* [Request]
Reproduce the entries below word for word, from the beginning through the line containing "Reading left to", including that line. Omit the pictures.
[Records shown Boundary: Start]
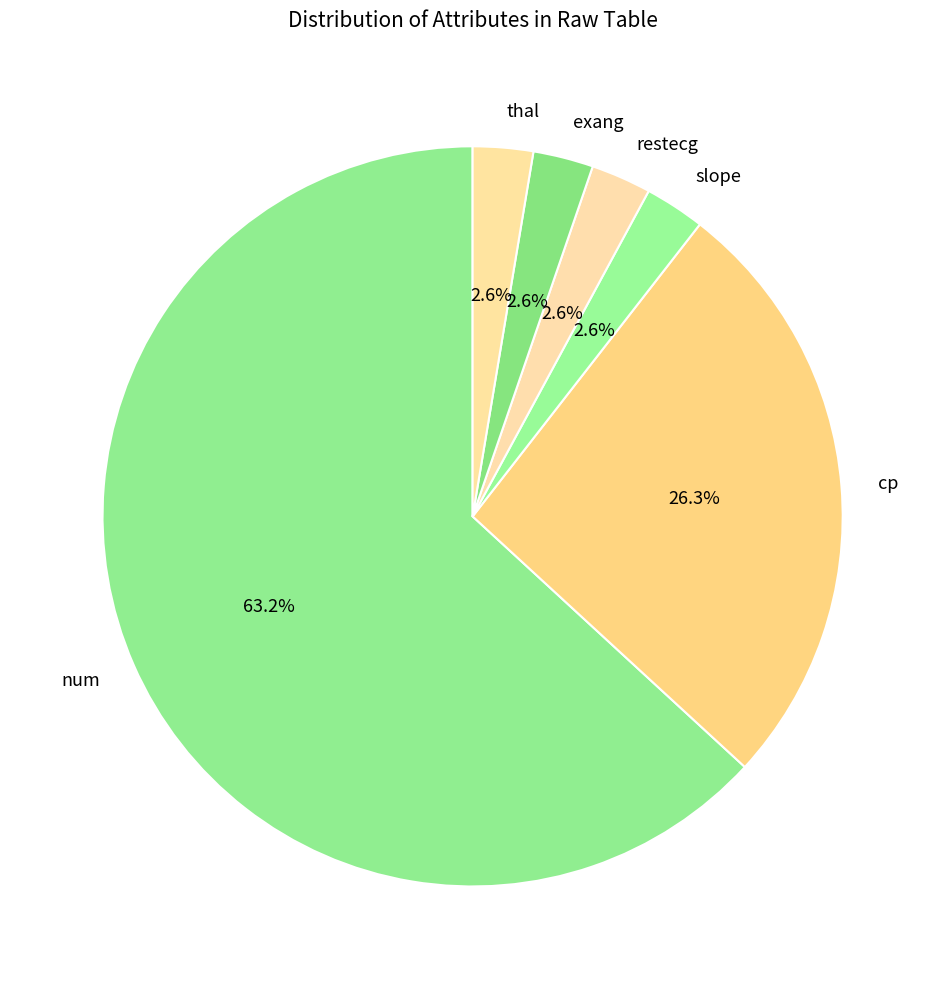

Between cp and exang, which is larger?

cp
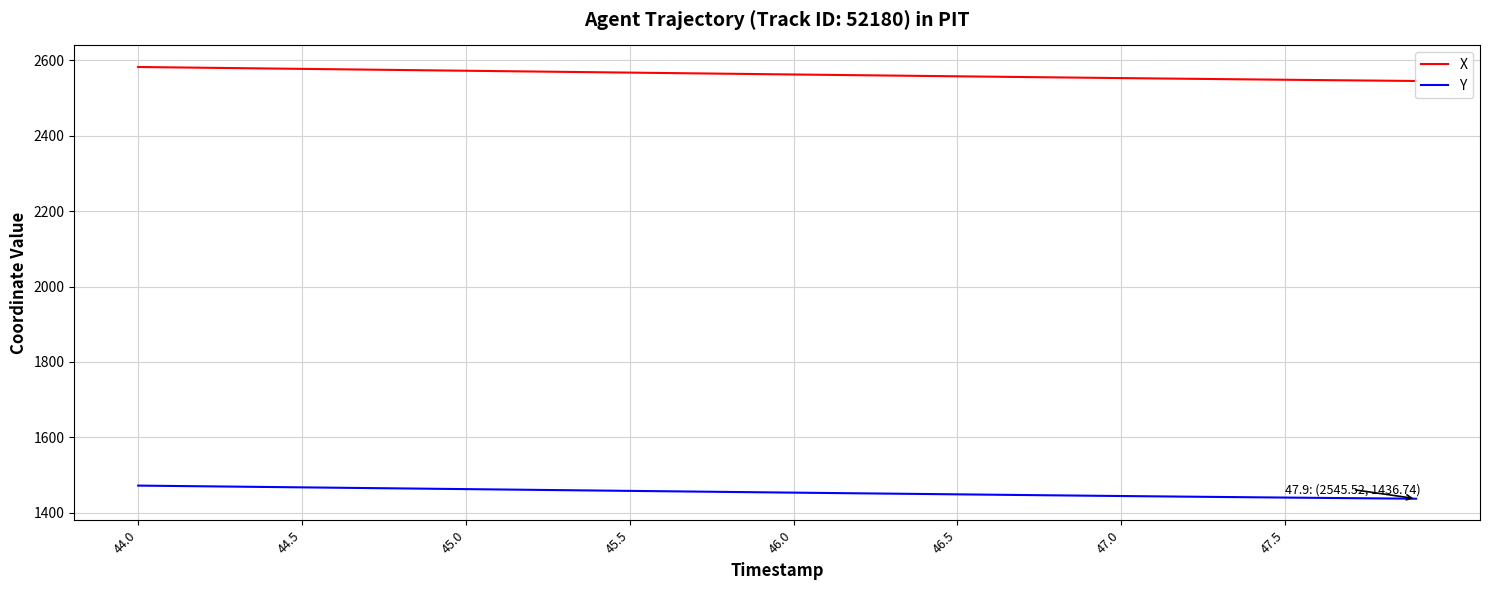

Rank the series by their maximum value, from lowest to highest.

Y, X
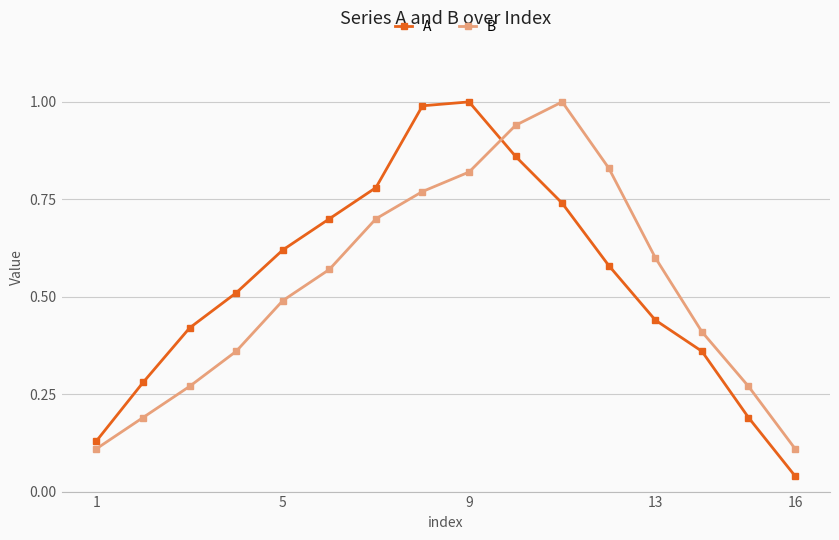

Which series ends up on top after the final intersection of B and A?

B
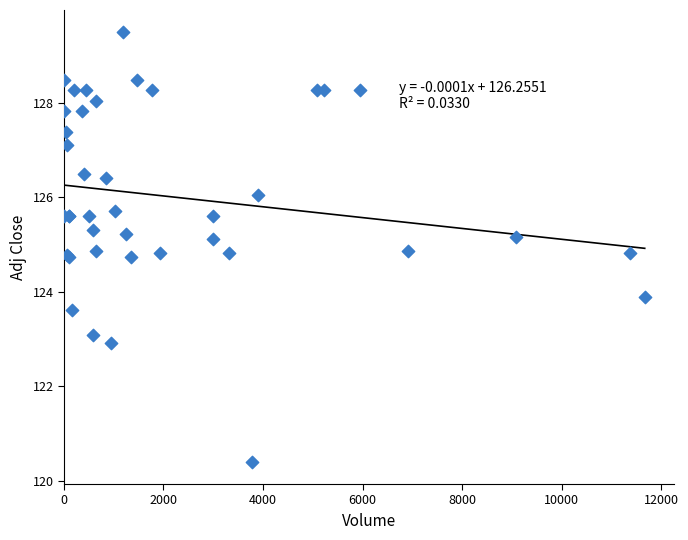

What Y value in the scatter plot is closest to 124?

123.9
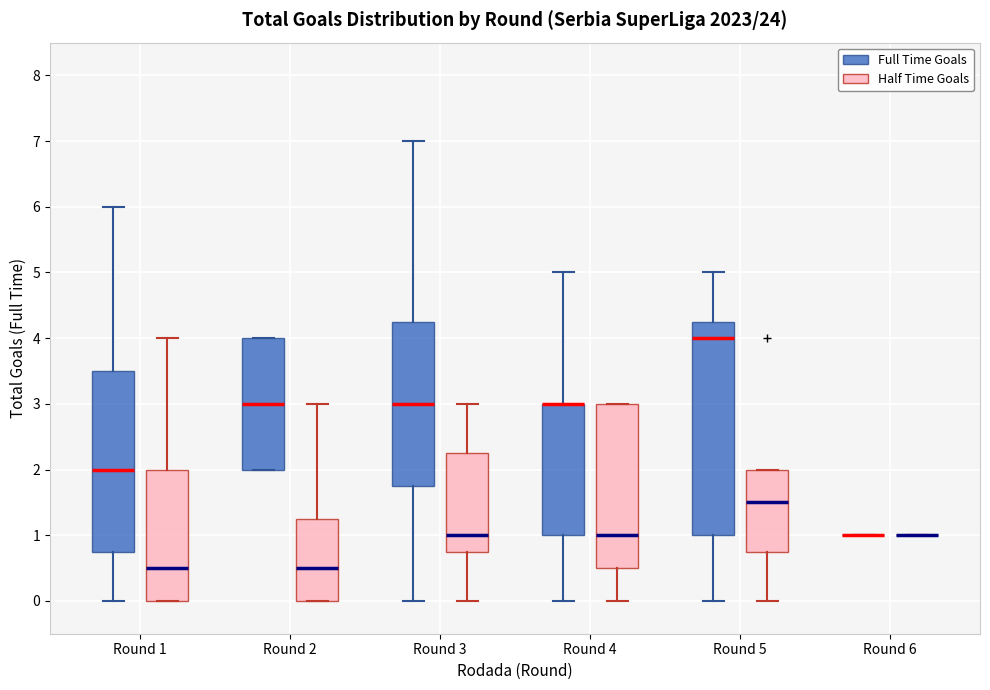

Reading left to right, read every box against the y-axis: the position of its median line, the range the box covers, and the ends of its whiskers. The values are not printed on the chart, so give them approximately, as read against the axis.

Round 1 (Full Time Goals): median 2.0, box 0.8 to 3.5, whiskers 0.0 to 6.0
Round 1 (Half Time Goals): median 0.5, box 0.0 to 2.0, whiskers 0.0 to 4.0
Round 2 (Full Time Goals): median 3.0, box 2.0 to 4.0, whiskers 2.0 to 4.0
Round 2 (Half Time Goals): median 0.5, box 0.0 to 1.3, whiskers 0.0 to 3.0
Round 3 (Full Time Goals): median 3.0, box 1.8 to 4.3, whiskers 0.0 to 7.0
Round 3 (Half Time Goals): median 1.0, box 0.8 to 2.3, whiskers 0.0 to 3.0
Round 4 (Full Time Goals): median 3.0 (drawn on the box's upper edge), box 1.0 to 3.0, whiskers 0.0 to 5.0
Round 4 (Half Time Goals): median 1.0, box 0.5 to 3.0, whiskers 0.0 to 3.0
Round 5 (Full Time Goals): median 4.0, box 1.0 to 4.3, whiskers 0.0 to 5.0
Round 5 (Half Time Goals): median 1.5, box 0.8 to 2.0, whiskers 0.0 to 2.0
Round 6 (Full Time Goals): box collapsed to a line at 1.0, whiskers 1.0 to 1.0
Round 6 (Half Time Goals): box collapsed to a line at 1.0, whiskers 1.0 to 1.0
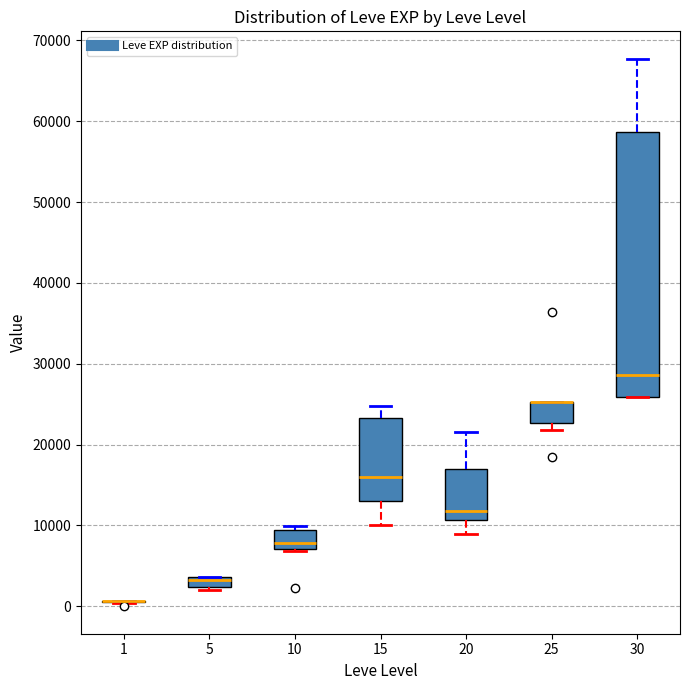

Where does the median line of the box at x = 30 sit on the y-axis? The values are not printed on the chart, so give them approximately, as read against the axis.

29000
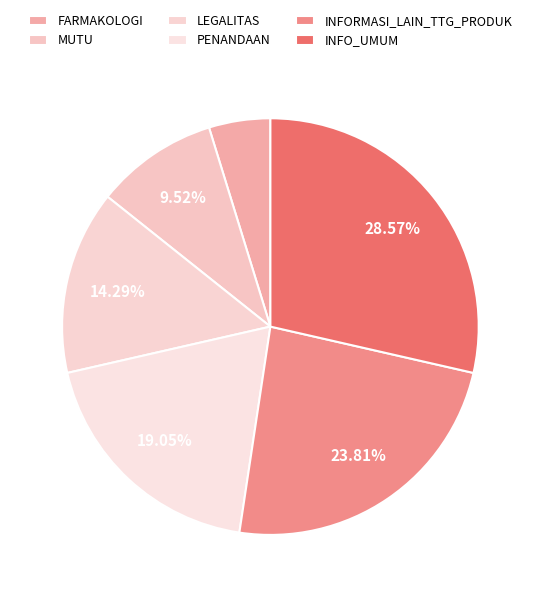

True or false: INFO_UMUM accounts for 34% of the total.

False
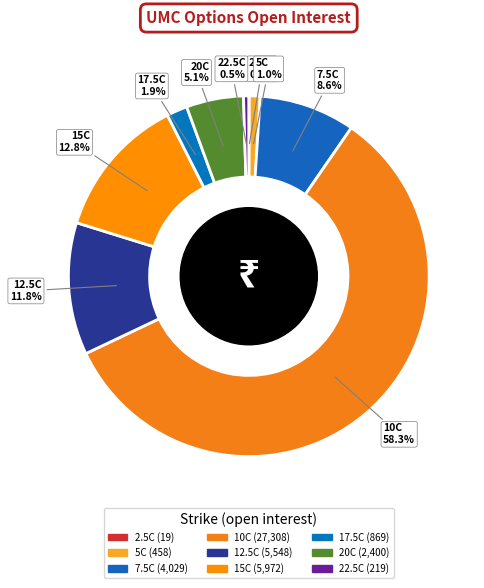

How many slices are in this pie chart?

9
[Records shown Boundary: End]
* [Task result]
Between cp and exang, which is larger?

cp

Rank the series by their maximum value, from lowest to highest.

Y, X

Which series ends up on top after the final intersection of B and A?

B

What Y value in the scatter plot is closest to 124?

123.9

Reading left to right, read every box against the y-axis: the position of its median line, the range the box covers, and the ends of its whiskers. The values are not printed on the chart, so give them approximately, as read against the axis.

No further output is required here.